Crash-for-cash – what is it and can you avoid it?

Crash-for-cash – what is it and can you avoid it?

You might be worried about ‘fake news’, but it’s ‘fake’ road crashes that are more likely to have an impact on your life and finances.

‘Crash-for-cash’ scams, whereby one motorist deliberately crashes into another, are a serious problem on our roads. It’s been estimated there are 30,000 such incidents every year.

What is ‘crash-for-crash’?

A ‘crash-for-cash’ driving incident usually involves a driver deliberately luring another into ‘mistakenly’ driving into their car.

The standard way is for a car to brake so sharply that the car behind can’t avoid ploughing into the back of it. This often happens on the approach to pedestrian crossings or traffic lights.

Another common approach is to flash a car wanting to pull out into a busy road, then deliberately speed up to bash into the side of it.

Scammers induce a crash, and ask for cash

The scammer then asks for, or in some cases aggressively demands, cash. They know that in most cases insurers will find against any car that has driven into the back of one in front or impeding another by pulling out in front of it.

The victim may pay up for fear of losing their no claims bonus and their premiums going up. Or they may have a level of excess whereby they think making a claim is pointless.

The scammer may also go through the claims process in the hope of receiving compensation for whiplash, a condition which is notoriously hard for insurers to prove against (although they have clamped down in recent years). Such claims can be worth thousands.

What you should do at the scene of the accident

If you suspect you’ve been a victim of a ‘crash-for-cash’ scam, never admit liability, and refuse to pay cash at the scene.

Don’t mention your suspicions and take down as many details about the driver and car involved as possible. Take pictures if you can and write notes and draw plans of the incident.

Immediately report the incident to the police (as with any crash involving another vehicle), and also contact your own insurer.

### Figure understanding tasks
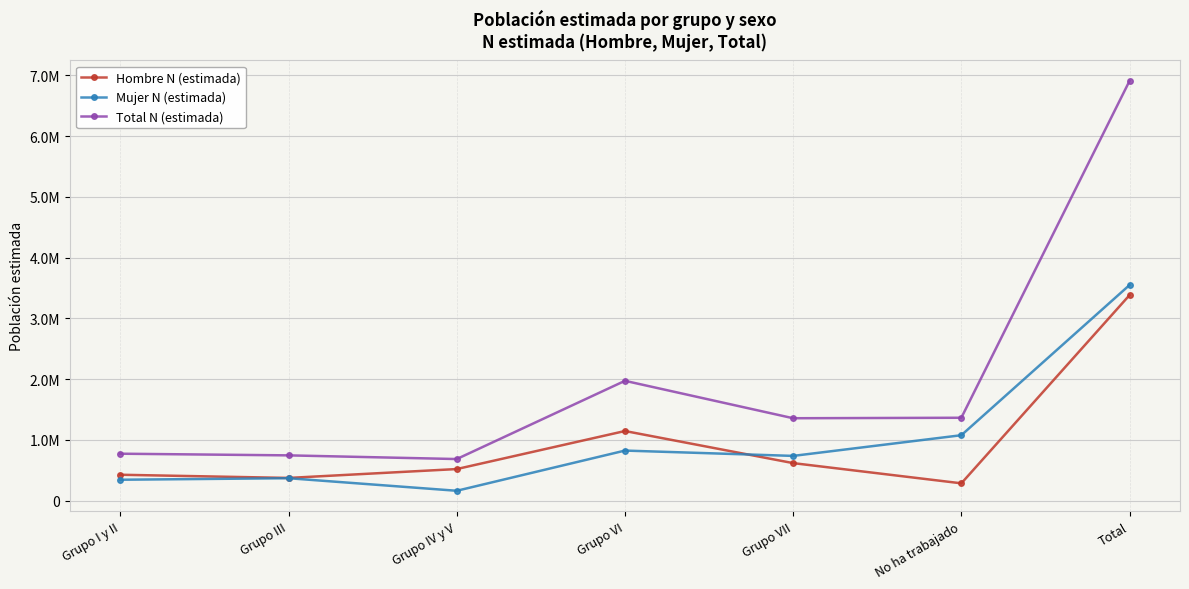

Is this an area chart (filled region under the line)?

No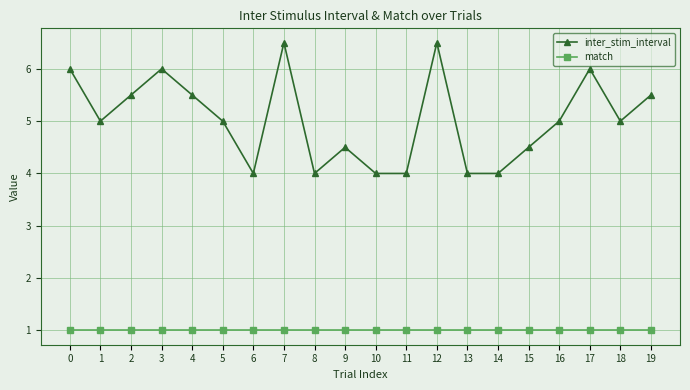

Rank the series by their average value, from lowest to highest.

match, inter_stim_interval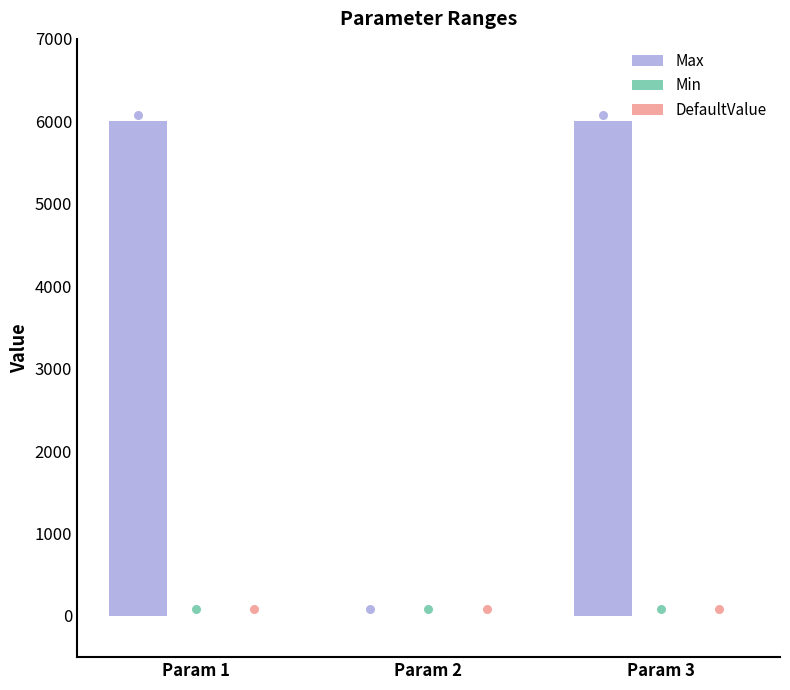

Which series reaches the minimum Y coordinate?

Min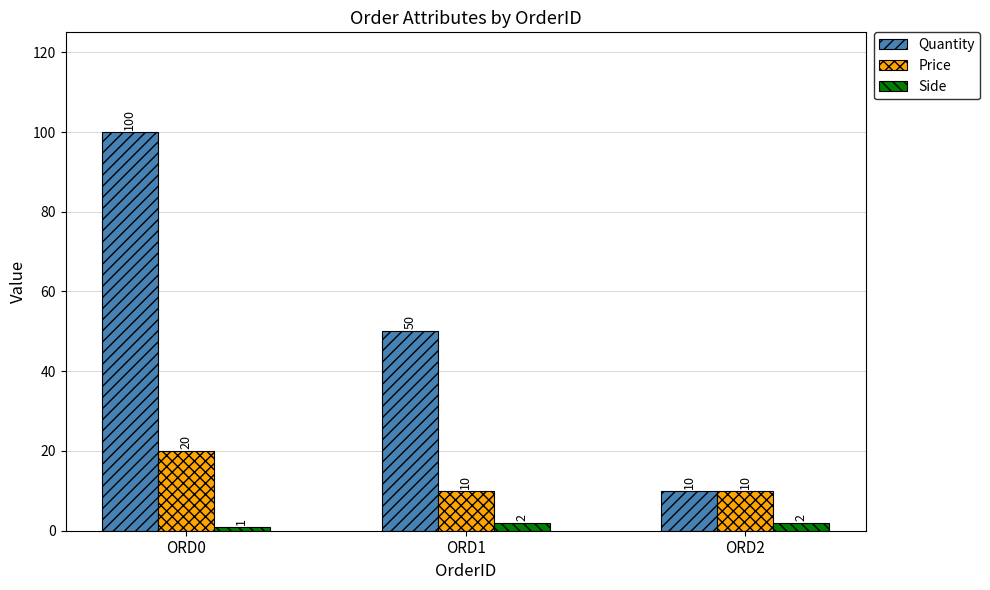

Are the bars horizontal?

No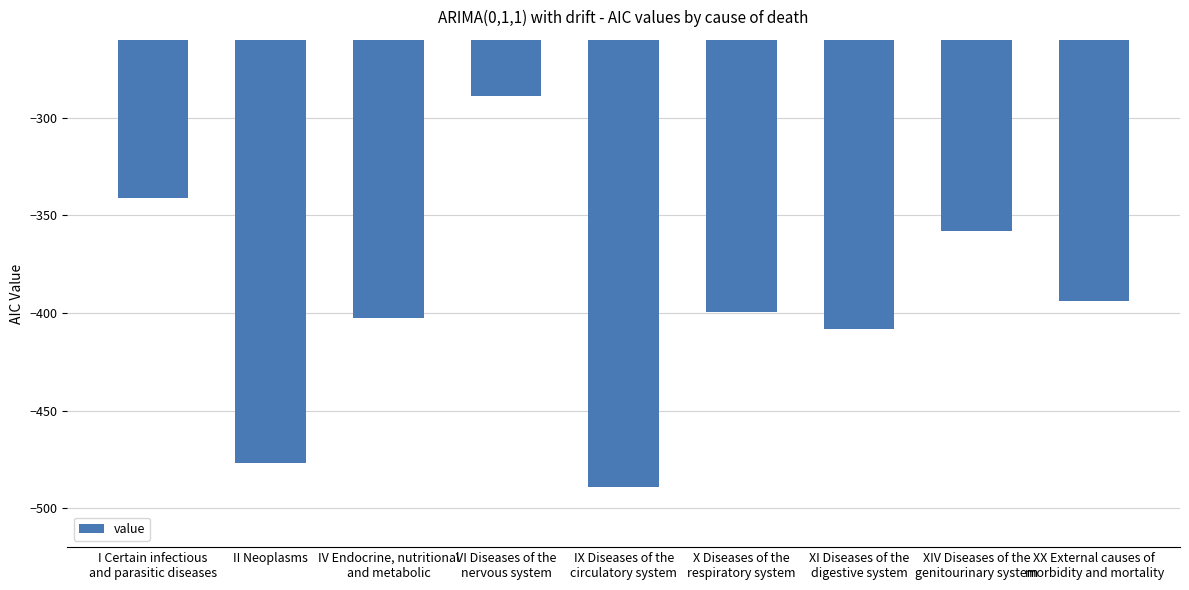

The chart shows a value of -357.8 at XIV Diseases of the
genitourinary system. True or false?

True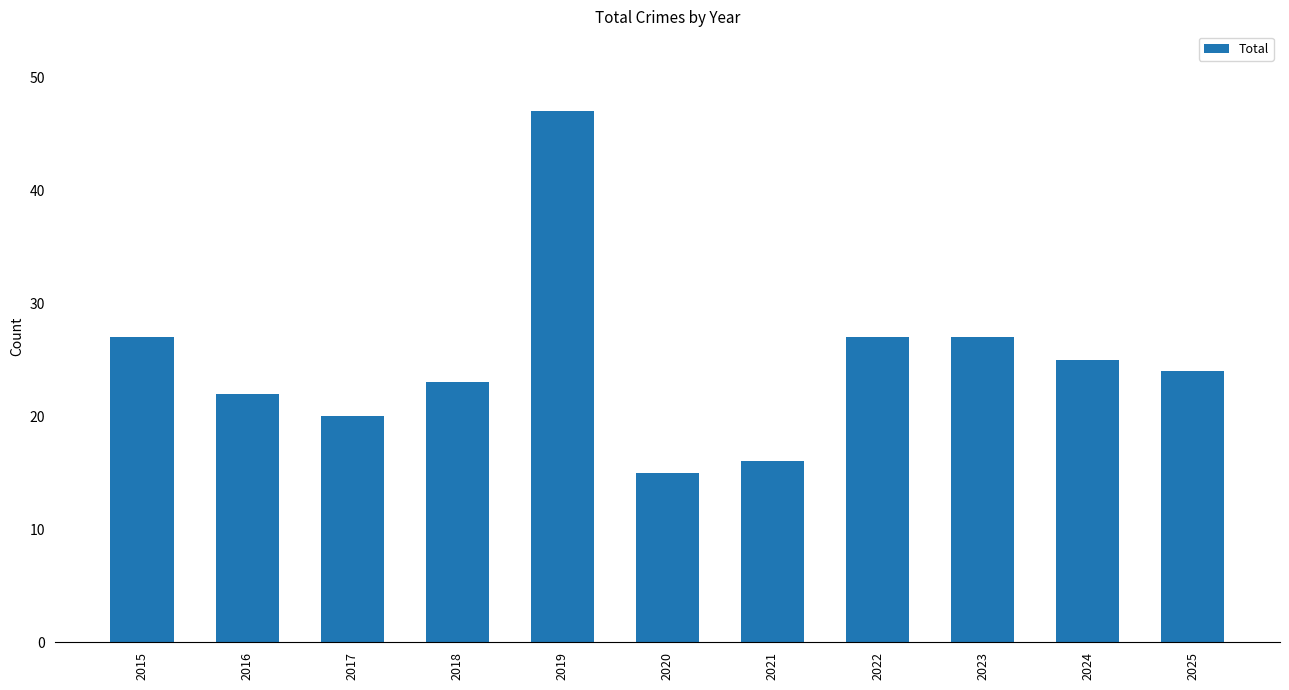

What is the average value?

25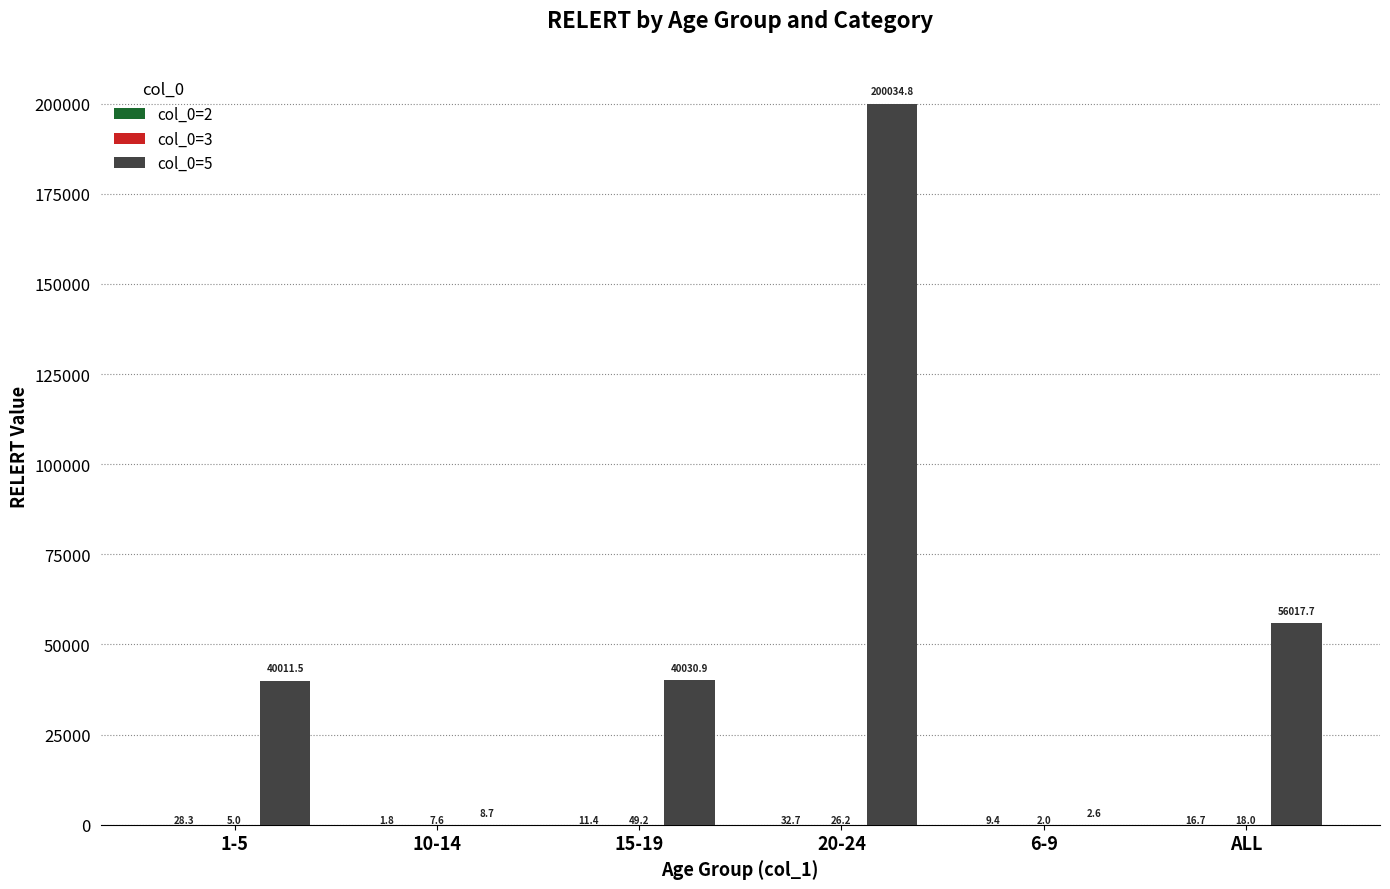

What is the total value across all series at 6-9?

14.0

### Exercises
[1] From the crash-for-cash article, copy out the passage starting with "Another common approach" and going on through "claim is pointless.".
[2] According to the crash-for-cash article, how many such incidents are estimated to happen every year?
[3] Summarize the crash-for-cash article in two sentences.

### Numbered responses
[1]
Another common approach is to flash a car wanting to pull out into a busy road, then deliberately speed up to bash into the side of it.

Scammers induce a crash, and ask for cash

The scammer then asks for, or in some cases aggressively demands, cash. They know that in most cases insurers will find against any car that has driven into the back of one in front or impeding another by pulling out in front of it.

The victim may pay up for fear of losing their no claims bonus and their premiums going up. Or they may have a level of excess whereby they think making a claim is pointless.

[2] 30,000

[3] Crash-for-cash scams, estimated at 30,000 incidents a year, involve a driver deliberately luring another into hitting their car, typically by braking sharply or by flashing a car out into a busy road and then speeding up to hit it. The scammer then asks for cash or seeks whiplash compensation, so a suspected victim should never admit liability or pay at the scene, should record details and take pictures, and should report the incident to the police and their insurer.